## TFX Pipelines

#### Generate Examples

In [7]:
# Temporary commands to unzip the zip file in Google Cloud Storage
# ! gsutil -m cp gs://text-analysis-323506/train_data/train_val.zip ./
# ! unzip train_val.zip
# ! gunzip *.csv.gz
# ! gsutil -m mv *.csv gs://text-analysis-323506/train_data/

In [8]:
# ! pip3 install tfx

In [57]:
import time
import os

import tensorflow as tf

from tfx.components.example_gen.csv_example_gen.component import CsvExampleGen
from tfx.orchestration.experimental.interactive.interactive_context import InteractiveContext
from tfx.proto import example_gen_pb2
from tfx.components import StatisticsGen

In [49]:
tf.__version__

'2.6.2'

In [24]:
tfx.__version__

'1.4.0'

In [34]:
DATA_ROOT = 'gs://text-analysis-323506/train_data/'

In [35]:
PIPELINE_NAME = 'sentiment-analysis'
PIPELINE_ROOT = os.path.join('/home/jupyter/', PIPELINE_NAME, time.strftime("%Y%m%d_%H%M%S"))
os.makedirs(PIPELINE_ROOT, exist_ok=True)

In [36]:
context = InteractiveContext(
    pipeline_name=PIPELINE_NAME,
    pipeline_root=PIPELINE_ROOT,
    metadata_connection_config=None)



### CSV Example Generator

In [37]:
output_config = example_gen_pb2.Output(
    split_config=example_gen_pb2.SplitConfig(splits=[        
        example_gen_pb2.SplitConfig.Split(name='train', hash_buckets=4),
        example_gen_pb2.SplitConfig.Split(name='eval', hash_buckets=1)
    ]))

In [38]:
example_gen = CsvExampleGen(
    input_base=DATA_ROOT,
    output_config=output_config)

In [None]:
context.run(example_gen)

In [42]:
examples_uri = example_gen.outputs['examples'].get()[0].uri

In [45]:
tfrecord_filenames = [os.path.join(examples_uri, 'Split-train', name)
                      for name in os.listdir(os.path.join(examples_uri, 'Split-train'))]

In [50]:
dataset = tf.data.TFRecordDataset(tfrecord_filenames, compression_type="GZIP")

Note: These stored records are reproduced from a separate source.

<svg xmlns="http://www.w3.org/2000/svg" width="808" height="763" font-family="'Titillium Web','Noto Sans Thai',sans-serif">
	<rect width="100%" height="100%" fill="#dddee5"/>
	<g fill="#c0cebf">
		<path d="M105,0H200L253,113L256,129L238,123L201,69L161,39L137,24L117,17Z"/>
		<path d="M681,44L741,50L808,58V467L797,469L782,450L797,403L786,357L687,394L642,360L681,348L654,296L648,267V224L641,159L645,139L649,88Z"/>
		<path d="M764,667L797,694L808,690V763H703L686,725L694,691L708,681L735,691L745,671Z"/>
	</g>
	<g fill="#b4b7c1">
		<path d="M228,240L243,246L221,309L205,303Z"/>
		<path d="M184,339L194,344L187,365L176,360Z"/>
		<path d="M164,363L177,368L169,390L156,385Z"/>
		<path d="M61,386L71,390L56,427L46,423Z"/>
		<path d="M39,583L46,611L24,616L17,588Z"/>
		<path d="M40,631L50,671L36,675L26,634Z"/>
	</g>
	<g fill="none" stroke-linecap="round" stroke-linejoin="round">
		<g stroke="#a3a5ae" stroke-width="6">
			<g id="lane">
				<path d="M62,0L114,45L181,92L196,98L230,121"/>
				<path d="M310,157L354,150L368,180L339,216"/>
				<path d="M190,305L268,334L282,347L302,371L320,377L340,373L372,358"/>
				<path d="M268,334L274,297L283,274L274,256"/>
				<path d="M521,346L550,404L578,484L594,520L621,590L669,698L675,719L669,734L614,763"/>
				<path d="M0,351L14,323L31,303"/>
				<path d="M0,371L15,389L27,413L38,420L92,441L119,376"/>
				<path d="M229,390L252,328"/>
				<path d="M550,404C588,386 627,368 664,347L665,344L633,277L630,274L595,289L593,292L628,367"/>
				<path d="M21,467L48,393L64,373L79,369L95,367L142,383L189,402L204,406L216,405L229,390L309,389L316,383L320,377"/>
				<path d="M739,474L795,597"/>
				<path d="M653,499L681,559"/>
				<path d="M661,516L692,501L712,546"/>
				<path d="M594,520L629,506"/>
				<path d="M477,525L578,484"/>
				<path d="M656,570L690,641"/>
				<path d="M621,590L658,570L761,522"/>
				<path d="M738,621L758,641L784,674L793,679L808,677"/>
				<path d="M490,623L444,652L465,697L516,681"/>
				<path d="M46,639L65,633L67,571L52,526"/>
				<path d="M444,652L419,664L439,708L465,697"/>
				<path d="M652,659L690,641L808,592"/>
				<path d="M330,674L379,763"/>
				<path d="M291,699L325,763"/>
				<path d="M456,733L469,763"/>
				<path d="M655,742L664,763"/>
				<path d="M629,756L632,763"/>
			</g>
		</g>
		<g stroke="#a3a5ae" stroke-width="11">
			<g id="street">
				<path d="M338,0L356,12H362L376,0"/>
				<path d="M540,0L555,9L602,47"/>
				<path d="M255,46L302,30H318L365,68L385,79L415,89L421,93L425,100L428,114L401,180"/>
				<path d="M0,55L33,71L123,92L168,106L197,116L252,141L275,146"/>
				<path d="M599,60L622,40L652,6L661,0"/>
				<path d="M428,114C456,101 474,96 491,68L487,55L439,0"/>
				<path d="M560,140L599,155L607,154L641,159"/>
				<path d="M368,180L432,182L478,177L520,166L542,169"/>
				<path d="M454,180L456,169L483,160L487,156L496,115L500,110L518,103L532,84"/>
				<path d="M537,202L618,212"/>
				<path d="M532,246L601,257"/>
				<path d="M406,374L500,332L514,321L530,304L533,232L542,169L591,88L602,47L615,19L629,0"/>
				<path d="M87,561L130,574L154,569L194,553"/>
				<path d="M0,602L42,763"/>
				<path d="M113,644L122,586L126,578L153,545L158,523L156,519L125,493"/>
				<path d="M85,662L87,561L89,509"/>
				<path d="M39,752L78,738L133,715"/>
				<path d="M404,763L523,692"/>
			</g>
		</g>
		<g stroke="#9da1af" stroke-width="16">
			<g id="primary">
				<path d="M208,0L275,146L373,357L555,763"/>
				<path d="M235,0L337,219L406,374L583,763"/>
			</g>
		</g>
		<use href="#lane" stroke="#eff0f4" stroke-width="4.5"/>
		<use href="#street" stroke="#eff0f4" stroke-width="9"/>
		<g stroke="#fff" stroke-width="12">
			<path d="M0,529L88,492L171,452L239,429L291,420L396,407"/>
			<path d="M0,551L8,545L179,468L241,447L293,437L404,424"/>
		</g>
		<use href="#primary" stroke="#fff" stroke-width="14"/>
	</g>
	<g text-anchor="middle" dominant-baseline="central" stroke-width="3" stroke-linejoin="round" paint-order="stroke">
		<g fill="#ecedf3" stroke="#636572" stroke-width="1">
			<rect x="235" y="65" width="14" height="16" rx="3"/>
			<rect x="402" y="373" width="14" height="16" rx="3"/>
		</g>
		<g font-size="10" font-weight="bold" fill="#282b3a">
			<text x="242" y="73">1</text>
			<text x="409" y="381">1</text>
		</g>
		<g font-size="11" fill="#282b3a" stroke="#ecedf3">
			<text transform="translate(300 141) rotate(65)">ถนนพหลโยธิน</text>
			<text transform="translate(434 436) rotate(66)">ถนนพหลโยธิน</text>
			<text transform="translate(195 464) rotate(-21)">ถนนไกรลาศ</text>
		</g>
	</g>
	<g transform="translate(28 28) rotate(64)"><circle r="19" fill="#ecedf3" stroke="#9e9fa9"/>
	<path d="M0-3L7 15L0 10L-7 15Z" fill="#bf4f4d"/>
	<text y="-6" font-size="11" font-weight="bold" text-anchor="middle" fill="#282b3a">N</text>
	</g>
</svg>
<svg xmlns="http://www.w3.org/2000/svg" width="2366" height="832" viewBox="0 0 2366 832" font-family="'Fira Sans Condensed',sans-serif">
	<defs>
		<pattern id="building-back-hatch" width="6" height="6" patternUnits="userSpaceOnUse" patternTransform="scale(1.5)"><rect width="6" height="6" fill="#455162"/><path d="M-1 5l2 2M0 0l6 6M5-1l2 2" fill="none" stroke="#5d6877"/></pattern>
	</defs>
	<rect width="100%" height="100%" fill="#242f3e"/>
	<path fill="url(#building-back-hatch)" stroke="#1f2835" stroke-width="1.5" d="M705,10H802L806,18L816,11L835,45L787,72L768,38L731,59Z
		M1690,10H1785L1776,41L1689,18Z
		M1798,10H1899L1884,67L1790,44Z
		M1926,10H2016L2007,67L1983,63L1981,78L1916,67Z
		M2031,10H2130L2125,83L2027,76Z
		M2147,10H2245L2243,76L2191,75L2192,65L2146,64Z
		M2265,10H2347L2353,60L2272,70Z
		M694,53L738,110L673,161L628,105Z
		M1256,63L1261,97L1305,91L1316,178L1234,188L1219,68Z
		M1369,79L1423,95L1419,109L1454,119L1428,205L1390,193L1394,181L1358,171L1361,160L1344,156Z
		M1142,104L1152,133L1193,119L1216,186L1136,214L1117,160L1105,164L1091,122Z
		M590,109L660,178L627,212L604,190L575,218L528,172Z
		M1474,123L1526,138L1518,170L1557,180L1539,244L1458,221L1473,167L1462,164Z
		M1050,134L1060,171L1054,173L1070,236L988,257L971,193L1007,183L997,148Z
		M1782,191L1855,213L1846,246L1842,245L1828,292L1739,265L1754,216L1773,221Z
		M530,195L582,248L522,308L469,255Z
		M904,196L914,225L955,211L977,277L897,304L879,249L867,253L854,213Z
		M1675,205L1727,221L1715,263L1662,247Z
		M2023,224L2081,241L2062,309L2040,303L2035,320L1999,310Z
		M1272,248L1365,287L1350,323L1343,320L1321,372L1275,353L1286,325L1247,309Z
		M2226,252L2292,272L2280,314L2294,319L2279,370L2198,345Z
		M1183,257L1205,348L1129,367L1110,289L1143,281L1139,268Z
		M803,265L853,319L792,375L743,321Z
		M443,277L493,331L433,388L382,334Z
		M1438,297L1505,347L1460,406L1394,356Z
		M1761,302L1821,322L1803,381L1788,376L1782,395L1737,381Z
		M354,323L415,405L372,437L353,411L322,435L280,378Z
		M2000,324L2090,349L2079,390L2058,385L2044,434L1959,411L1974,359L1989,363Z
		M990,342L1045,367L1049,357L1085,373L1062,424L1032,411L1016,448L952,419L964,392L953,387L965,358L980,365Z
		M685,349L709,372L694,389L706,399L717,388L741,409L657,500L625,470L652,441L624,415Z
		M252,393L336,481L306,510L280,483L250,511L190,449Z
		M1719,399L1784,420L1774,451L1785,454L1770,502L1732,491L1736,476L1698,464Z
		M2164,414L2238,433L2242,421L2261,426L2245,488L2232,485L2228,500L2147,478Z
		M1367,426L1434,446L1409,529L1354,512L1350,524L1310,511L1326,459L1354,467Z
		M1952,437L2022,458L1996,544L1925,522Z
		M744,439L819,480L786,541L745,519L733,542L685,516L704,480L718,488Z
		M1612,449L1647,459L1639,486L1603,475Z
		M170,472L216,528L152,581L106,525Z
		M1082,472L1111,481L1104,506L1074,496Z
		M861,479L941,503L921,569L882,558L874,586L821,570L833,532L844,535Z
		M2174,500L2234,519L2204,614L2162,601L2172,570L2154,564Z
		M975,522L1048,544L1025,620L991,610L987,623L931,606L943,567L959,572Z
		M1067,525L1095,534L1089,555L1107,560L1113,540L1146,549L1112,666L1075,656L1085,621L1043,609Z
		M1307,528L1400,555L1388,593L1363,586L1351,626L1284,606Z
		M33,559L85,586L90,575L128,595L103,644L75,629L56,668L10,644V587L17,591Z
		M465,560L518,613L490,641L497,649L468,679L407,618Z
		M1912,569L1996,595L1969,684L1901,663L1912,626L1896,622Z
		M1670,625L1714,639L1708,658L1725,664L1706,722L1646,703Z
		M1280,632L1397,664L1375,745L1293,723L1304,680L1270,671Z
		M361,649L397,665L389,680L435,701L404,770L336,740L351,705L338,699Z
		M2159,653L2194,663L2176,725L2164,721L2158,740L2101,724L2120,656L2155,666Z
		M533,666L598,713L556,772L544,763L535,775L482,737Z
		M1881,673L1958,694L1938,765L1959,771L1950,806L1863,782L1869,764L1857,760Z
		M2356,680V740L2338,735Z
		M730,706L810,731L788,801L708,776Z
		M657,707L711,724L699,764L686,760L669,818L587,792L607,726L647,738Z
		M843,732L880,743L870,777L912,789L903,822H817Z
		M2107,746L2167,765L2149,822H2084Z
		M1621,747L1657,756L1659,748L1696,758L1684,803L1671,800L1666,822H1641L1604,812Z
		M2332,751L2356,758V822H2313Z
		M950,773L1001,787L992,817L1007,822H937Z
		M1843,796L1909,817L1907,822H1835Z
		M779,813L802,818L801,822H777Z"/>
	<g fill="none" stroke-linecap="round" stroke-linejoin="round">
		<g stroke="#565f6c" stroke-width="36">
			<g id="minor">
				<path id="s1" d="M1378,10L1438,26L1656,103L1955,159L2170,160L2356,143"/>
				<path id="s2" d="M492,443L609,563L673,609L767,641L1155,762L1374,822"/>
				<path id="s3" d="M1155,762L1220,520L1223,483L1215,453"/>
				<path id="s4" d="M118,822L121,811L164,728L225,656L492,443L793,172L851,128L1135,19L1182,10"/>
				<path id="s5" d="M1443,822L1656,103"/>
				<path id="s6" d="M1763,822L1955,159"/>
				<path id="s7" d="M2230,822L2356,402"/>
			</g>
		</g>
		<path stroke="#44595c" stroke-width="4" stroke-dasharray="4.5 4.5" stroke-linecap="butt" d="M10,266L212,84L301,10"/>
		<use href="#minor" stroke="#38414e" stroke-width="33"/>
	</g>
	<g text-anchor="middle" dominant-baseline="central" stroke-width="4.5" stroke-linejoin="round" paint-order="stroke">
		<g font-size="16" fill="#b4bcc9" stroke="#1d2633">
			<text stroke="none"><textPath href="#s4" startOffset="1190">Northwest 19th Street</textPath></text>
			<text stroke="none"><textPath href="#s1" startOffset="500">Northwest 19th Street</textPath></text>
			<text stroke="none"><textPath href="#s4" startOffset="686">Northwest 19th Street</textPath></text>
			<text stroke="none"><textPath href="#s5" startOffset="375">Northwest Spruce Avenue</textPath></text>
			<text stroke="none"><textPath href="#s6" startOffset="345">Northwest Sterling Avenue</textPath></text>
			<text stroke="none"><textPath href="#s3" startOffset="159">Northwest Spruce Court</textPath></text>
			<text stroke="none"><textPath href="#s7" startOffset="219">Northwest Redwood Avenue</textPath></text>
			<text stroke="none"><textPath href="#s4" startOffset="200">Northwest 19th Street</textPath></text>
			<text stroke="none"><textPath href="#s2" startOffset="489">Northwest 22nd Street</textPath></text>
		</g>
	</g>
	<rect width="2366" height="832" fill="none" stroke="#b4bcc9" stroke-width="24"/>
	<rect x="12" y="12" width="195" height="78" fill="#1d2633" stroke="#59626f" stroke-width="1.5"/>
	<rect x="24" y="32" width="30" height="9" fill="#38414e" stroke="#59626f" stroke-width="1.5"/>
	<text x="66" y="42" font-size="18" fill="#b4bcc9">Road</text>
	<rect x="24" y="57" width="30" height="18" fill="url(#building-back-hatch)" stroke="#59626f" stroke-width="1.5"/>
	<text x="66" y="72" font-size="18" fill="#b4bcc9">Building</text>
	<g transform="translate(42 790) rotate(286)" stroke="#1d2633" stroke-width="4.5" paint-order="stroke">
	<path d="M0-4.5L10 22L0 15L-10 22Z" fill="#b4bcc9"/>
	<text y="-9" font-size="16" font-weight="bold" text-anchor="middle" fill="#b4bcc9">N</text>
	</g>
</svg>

2021-11-21 18:14:07.697951: I tensorflow/core/common_runtime/process_util.cc:146] Creating new thread pool with default inter op setting: 2. Tune using inter_op_parallelism_threads for best performance.


In [54]:
for tfrecord in dataset.take(2):
    example = tf.train.Example()
    example.ParseFromString(tfrecord.numpy())
    for name, feature in example.features.feature.items():
        if feature.HasField('bytes_list'):
            value = feature.bytes_list.value
        if feature.HasField('float_list'):
            value = feature.float_list.value
        if feature.HasField('int64_list'):
            value = feature.int64_list.value
        print('{}: {}'.format(name, value))
    print('******')

labels: [1]
input: [b'myattorney home business looking account prose litigant state federal lawsuite maintain hisher files']
******
labels: [0]
input: [b'great book liked book sarah plain tall authors name patricia maclachen characters names caleb sarah anna papa though book interestingit first started caleb siting fire asking questions mama singing songs anna explaining born mama died sarah answered papas letter came live sarah taught caleb swim anybody gets book really enjoy']
******


#### Train and eval datasets have been created properly !

### Statistics Generator

In [58]:
statistics_gen = StatisticsGen(examples=example_gen.outputs['examples'])

In [None]:
context.run(statistics_gen)

In [None]:
context.show(statistics_gen.outputs['statistics'])